I was able to simply that a little bit, down to:

import scala.xml.{Node, NodeSeq, XML}
import scala.reflect._

sealed trait Condition
object Condition {
  // it's possible to generate this with a macro, if so desired
  implicit val reader: XmlReader[Condition] = And.reader | Or.reader | Condition1.reader | Condition2.reader | Condition3.reader
}

abstract class ConditionParser[T <: Condition : ClassTag, U: XmlReader] {
  protected val name: String = implicitly[ClassTag[T]].runtimeClass.getSimpleName

  def apply(v: U): T
  implicit val reader: XmlReader[T] = XmlReader.label[U](name).map(apply _)
}

abstract class CompoundConditionParser[T <: Condition : ClassTag] extends ConditionParser[T, Seq[Condition]]()(implicitly, __.children.lazyRead(XmlReader.strictReadSeq(Condition.reader)))

case class And(value: Seq[Condition]) extends Condition
object And extends CompoundConditionParser[And]
case class Or(value: Seq[Condition]) extends Condition
object Or extends CompoundConditionParser[Or]
case class Condition1(value: String) extends Condition
object Condition1 extends ConditionParser[Condition1, String]
case class Condition2(value: Int) extends Condition
object Condition2 extends ConditionParser[Condition2, Int]
case class Condition3(value: Long) extends Condition
object Condition3 extends ConditionParser[Condition3, Long]

It still requires listing all of the conditions, but removes a lot of the boilerplate.
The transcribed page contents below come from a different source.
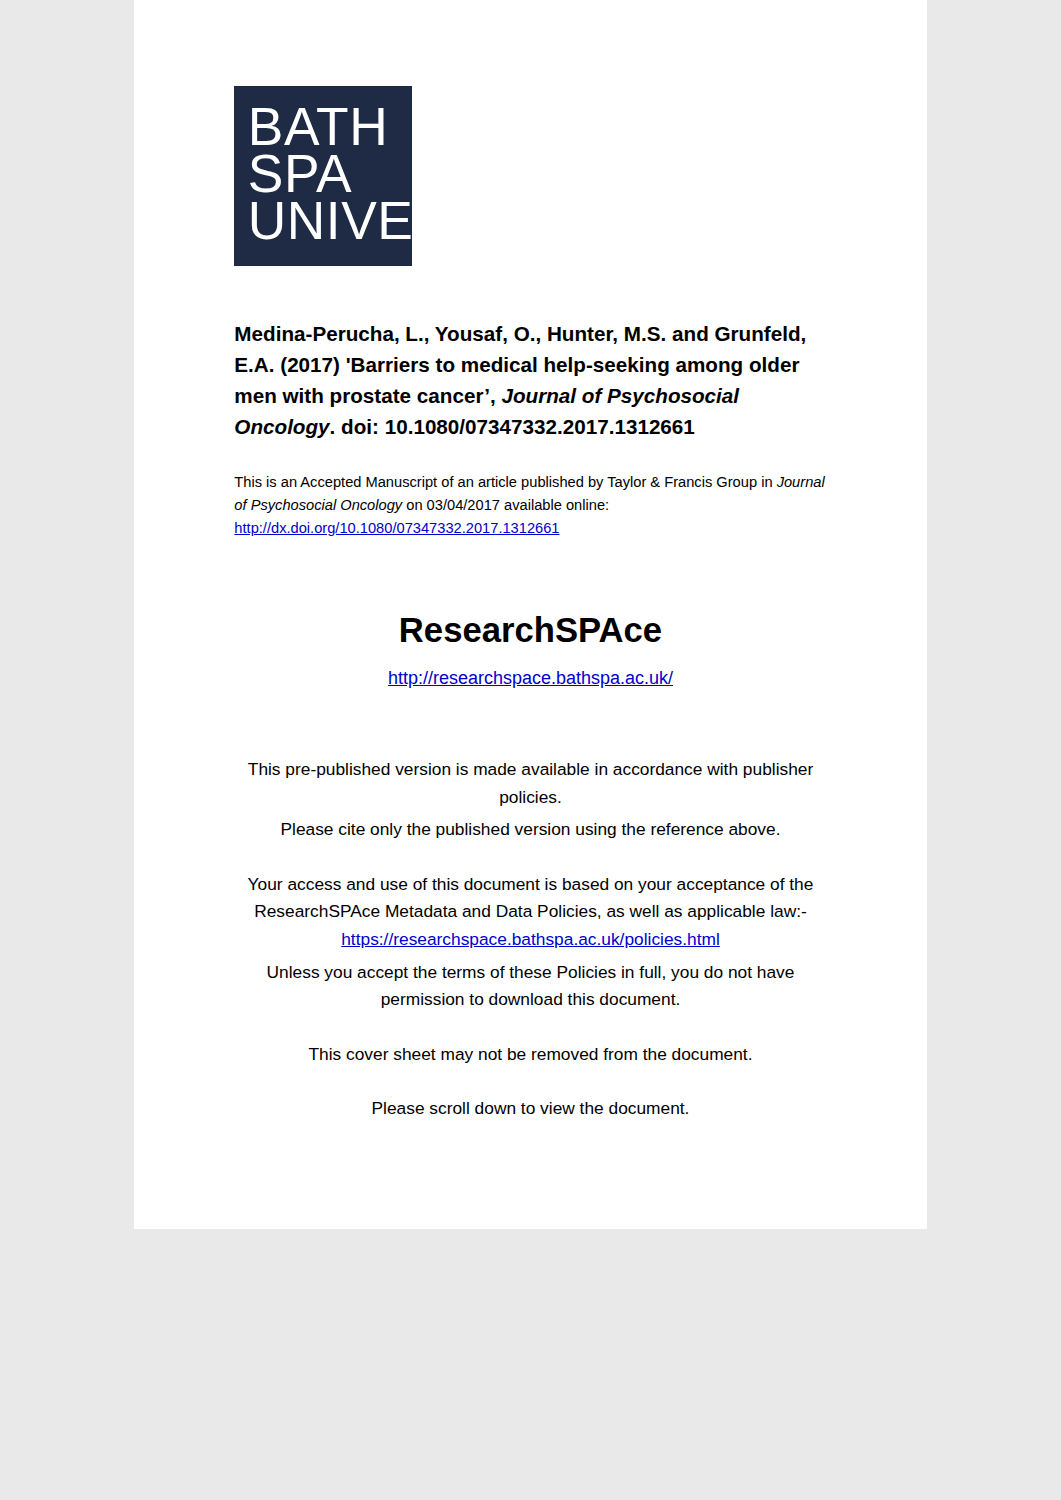BATH SPA UNIVERSITY
Medina-Perucha, L., Yousaf, O., Hunter, M.S. and Grunfeld, E.A. (2017) 'Barriers to medical help-seeking among older men with prostate cancer’, Journal of Psychosocial Oncology. doi: 10.1080/07347332.2017.1312661
This is an Accepted Manuscript of an article published by Taylor & Francis Group in Journal of Psychosocial Oncology on 03/04/2017 available online:
http://dx.doi.org/10.1080/07347332.2017.1312661
ResearchSPAce
http://researchspace.bathspa.ac.uk/
This pre-published version is made available in accordance with publisher policies.
Please cite only the published version using the reference above.
Your access and use of this document is based on your acceptance of the ResearchSPAce Metadata and Data Policies, as well as applicable law:-
https://researchspace.bathspa.ac.uk/policies.html
Unless you accept the terms of these Policies in full, you do not have permission to download this document.
This cover sheet may not be removed from the document.
Please scroll down to view the document.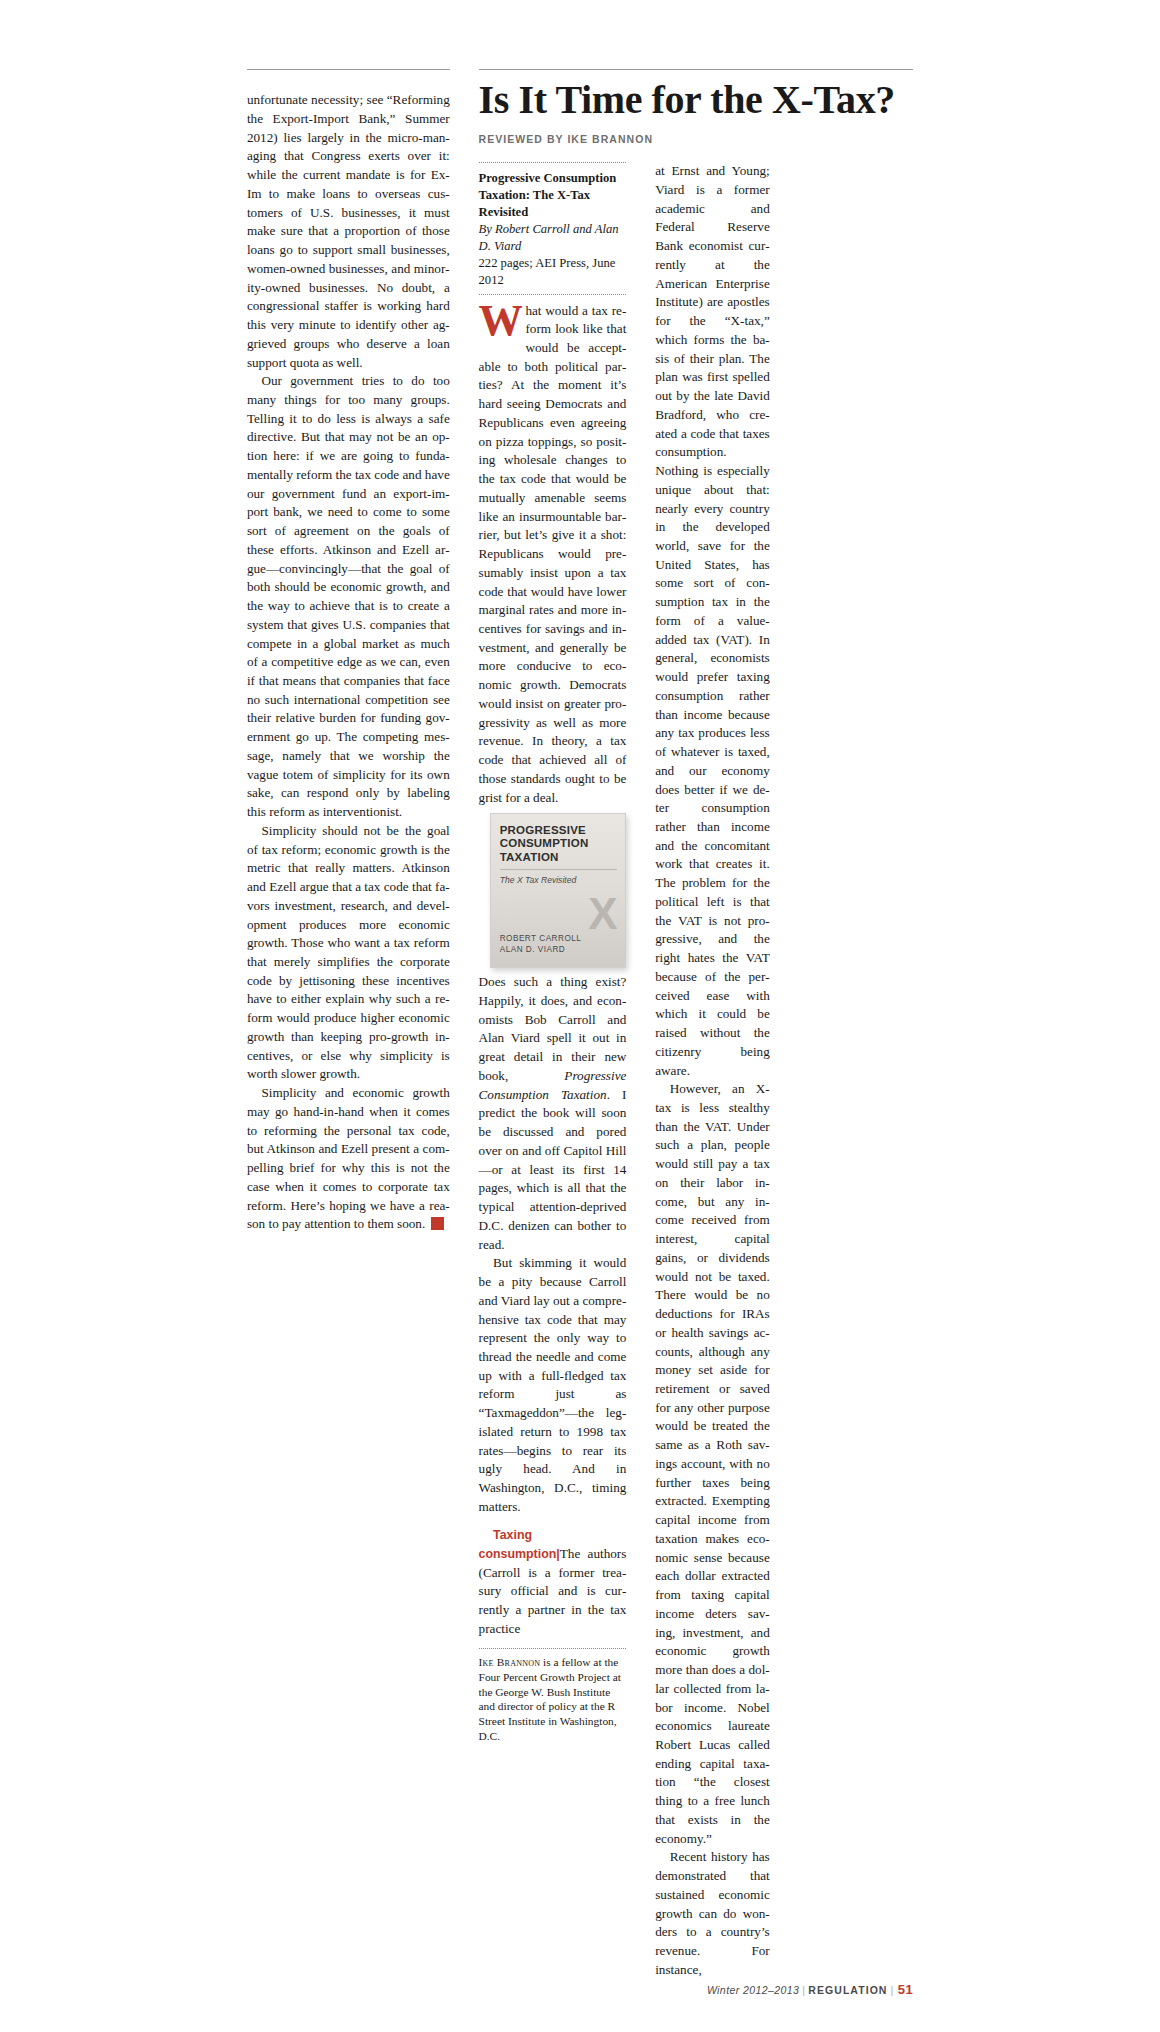unfortunate necessity; see “Reforming the Export-Import Bank,” Summer 2012) lies largely in the micro-managing that Congress exerts over it: while the current mandate is for Ex-Im to make loans to overseas customers of U.S. businesses, it must make sure that a proportion of those loans go to support small businesses, women-owned businesses, and minority-owned businesses. No doubt, a congressional staffer is working hard this very minute to identify other aggrieved groups who deserve a loan support quota as well.
Our government tries to do too many things for too many groups. Telling it to do less is always a safe directive. But that may not be an option here: if we are going to fundamentally reform the tax code and have our government fund an export-import bank, we need to come to some sort of agreement on the goals of these efforts. Atkinson and Ezell argue—convincingly—that the goal of both should be economic growth, and the way to achieve that is to create a system that gives U.S. companies that compete in a global market as much of a competitive edge as we can, even if that means that companies that face no such international competition see their relative burden for funding government go up. The competing message, namely that we worship the vague totem of simplicity for its own sake, can respond only by labeling this reform as interventionist.
Simplicity should not be the goal of tax reform; economic growth is the metric that really matters. Atkinson and Ezell argue that a tax code that favors investment, research, and development produces more economic growth. Those who want a tax reform that merely simplifies the corporate code by jettisoning these incentives have to either explain why such a reform would produce higher economic growth than keeping pro-growth incentives, or else why simplicity is worth slower growth.
Simplicity and economic growth may go hand-in-hand when it comes to reforming the personal tax code, but Atkinson and Ezell present a compelling brief for why this is not the case when it comes to corporate tax reform. Here’s hoping we have a reason to pay attention to them soon.R
Is It Time for the X-Tax?
Reviewed by Ike Brannon
Progressive Consumption Taxation: The X-Tax Revisited
By Robert Carroll and Alan D. Viard
222 pages; AEI Press, June 2012
What would a tax reform look like that would be acceptable to both political parties? At the moment it’s hard seeing Democrats and Republicans even agreeing on pizza toppings, so positing wholesale changes to the tax code that would be mutually amenable seems like an insurmountable barrier, but let’s give it a shot: Republicans would presumably insist upon a tax code that would have lower marginal rates and more incentives for savings and investment, and generally be more conducive to economic growth. Democrats would insist on greater progressivity as well as more revenue. In theory, a tax code that achieved all of those standards ought to be grist for a deal.
Progressive
Consumption
Taxation
The X Tax Revisited
X
Robert Carroll
Alan D. Viard
Does such a thing exist? Happily, it does, and economists Bob Carroll and Alan Viard spell it out in great detail in their new book, Progressive Consumption Taxation. I predict the book will soon be discussed and pored over on and off Capitol Hill—or at least its first 14 pages, which is all that the typical attention-deprived D.C. denizen can bother to read.
But skimming it would be a pity because Carroll and Viard lay out a comprehensive tax code that may represent the only way to thread the needle and come up with a full-fledged tax reform just as “Taxmageddon”—the legislated return to 1998 tax rates—begins to rear its ugly head. And in Washington, D.C., timing matters.
Taxing consumption|The authors (Carroll is a former treasury official and is currently a partner in the tax practice
Ike Brannon is a fellow at the Four Percent Growth Project at the George W. Bush Institute and director of policy at the R Street Institute in Washington, D.C.
at Ernst and Young; Viard is a former academic and Federal Reserve Bank economist currently at the American Enterprise Institute) are apostles for the “X-tax,” which forms the basis of their plan. The plan was first spelled out by the late David Bradford, who created a code that taxes consumption. Nothing is especially unique about that: nearly every country in the developed world, save for the United States, has some sort of consumption tax in the form of a value-added tax (VAT). In general, economists would prefer taxing consumption rather than income because any tax produces less of whatever is taxed, and our economy does better if we deter consumption rather than income and the concomitant work that creates it. The problem for the political left is that the VAT is not progressive, and the right hates the VAT because of the perceived ease with which it could be raised without the citizenry being aware.
However, an X-tax is less stealthy than the VAT. Under such a plan, people would still pay a tax on their labor income, but any income received from interest, capital gains, or dividends would not be taxed. There would be no deductions for IRAs or health savings accounts, although any money set aside for retirement or saved for any other purpose would be treated the same as a Roth savings account, with no further taxes being extracted. Exempting capital income from taxation makes economic sense because each dollar extracted from taxing capital income deters saving, investment, and economic growth more than does a dollar collected from labor income. Nobel economics laureate Robert Lucas called ending capital taxation “the closest thing to a free lunch that exists in the economy.”
Recent history has demonstrated that sustained economic growth can do wonders to a country’s revenue. For instance,
Winter 2012–2013|REGULATION|51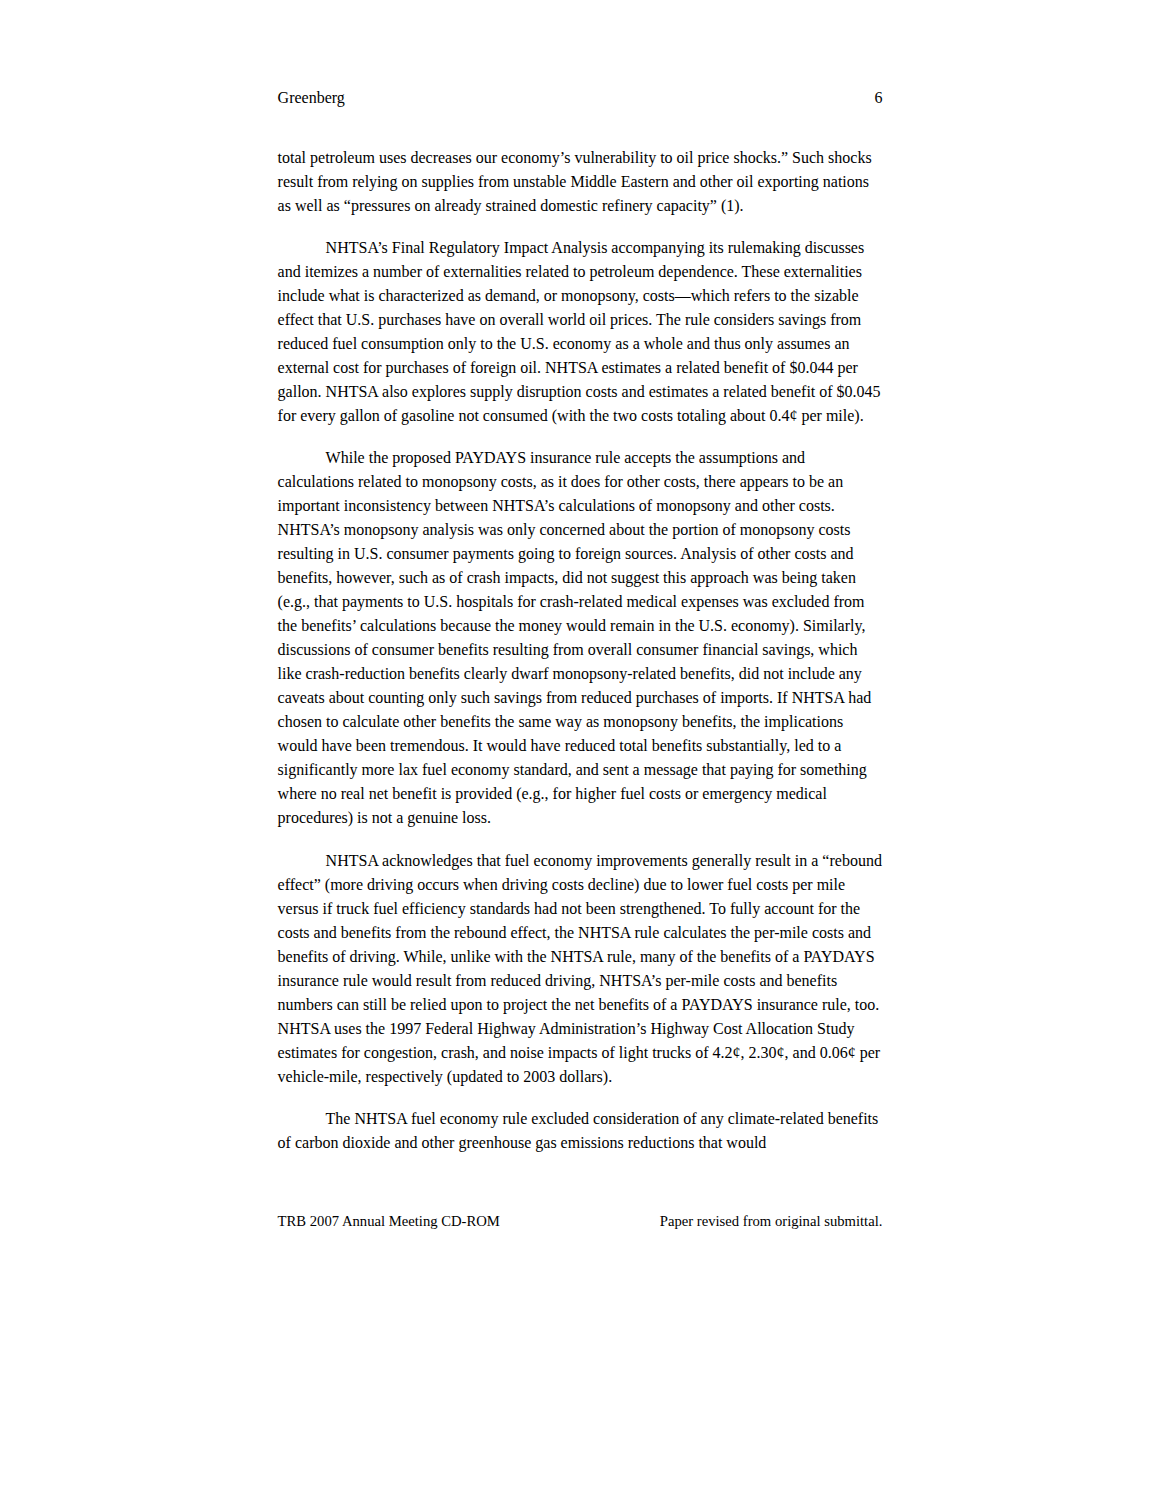Greenberg
6
total petroleum uses decreases our economy’s vulnerability to oil price shocks.” Such shocks result from relying on supplies from unstable Middle Eastern and other oil exporting nations as well as “pressures on already strained domestic refinery capacity” (1).
NHTSA’s Final Regulatory Impact Analysis accompanying its rulemaking discusses and itemizes a number of externalities related to petroleum dependence. These externalities include what is characterized as demand, or monopsony, costs—which refers to the sizable effect that U.S. purchases have on overall world oil prices. The rule considers savings from reduced fuel consumption only to the U.S. economy as a whole and thus only assumes an external cost for purchases of foreign oil. NHTSA estimates a related benefit of $0.044 per gallon. NHTSA also explores supply disruption costs and estimates a related benefit of $0.045 for every gallon of gasoline not consumed (with the two costs totaling about 0.4¢ per mile).
While the proposed PAYDAYS insurance rule accepts the assumptions and calculations related to monopsony costs, as it does for other costs, there appears to be an important inconsistency between NHTSA’s calculations of monopsony and other costs. NHTSA’s monopsony analysis was only concerned about the portion of monopsony costs resulting in U.S. consumer payments going to foreign sources. Analysis of other costs and benefits, however, such as of crash impacts, did not suggest this approach was being taken (e.g., that payments to U.S. hospitals for crash-related medical expenses was excluded from the benefits’ calculations because the money would remain in the U.S. economy). Similarly, discussions of consumer benefits resulting from overall consumer financial savings, which like crash-reduction benefits clearly dwarf monopsony-related benefits, did not include any caveats about counting only such savings from reduced purchases of imports. If NHTSA had chosen to calculate other benefits the same way as monopsony benefits, the implications would have been tremendous. It would have reduced total benefits substantially, led to a significantly more lax fuel economy standard, and sent a message that paying for something where no real net benefit is provided (e.g., for higher fuel costs or emergency medical procedures) is not a genuine loss.
NHTSA acknowledges that fuel economy improvements generally result in a “rebound effect” (more driving occurs when driving costs decline) due to lower fuel costs per mile versus if truck fuel efficiency standards had not been strengthened. To fully account for the costs and benefits from the rebound effect, the NHTSA rule calculates the per-mile costs and benefits of driving. While, unlike with the NHTSA rule, many of the benefits of a PAYDAYS insurance rule would result from reduced driving, NHTSA’s per-mile costs and benefits numbers can still be relied upon to project the net benefits of a PAYDAYS insurance rule, too. NHTSA uses the 1997 Federal Highway Administration’s Highway Cost Allocation Study estimates for congestion, crash, and noise impacts of light trucks of 4.2¢, 2.30¢, and 0.06¢ per vehicle-mile, respectively (updated to 2003 dollars).
The NHTSA fuel economy rule excluded consideration of any climate-related benefits of carbon dioxide and other greenhouse gas emissions reductions that would
TRB 2007 Annual Meeting CD-ROM
Paper revised from original submittal.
It is probably possible to use a macro to generate the list of possible conditions, but unless you have a ton of conditions, and the condition change frequently it porbably isn't worth it.

I suppose another option would be to look at the label, then use reflection to try finding a class with that name, then if successfull look at the parameter type of the constructor to extract the contents of the tag. That would remove the need for the parser to know at compile time all the conditions. But adds additional complexity, and probably doesn't perform very well.

tmccombs commented 3 years ago

I'm going to close this since it hasn't been active for a while. If there are remaining questions, I can reopen it.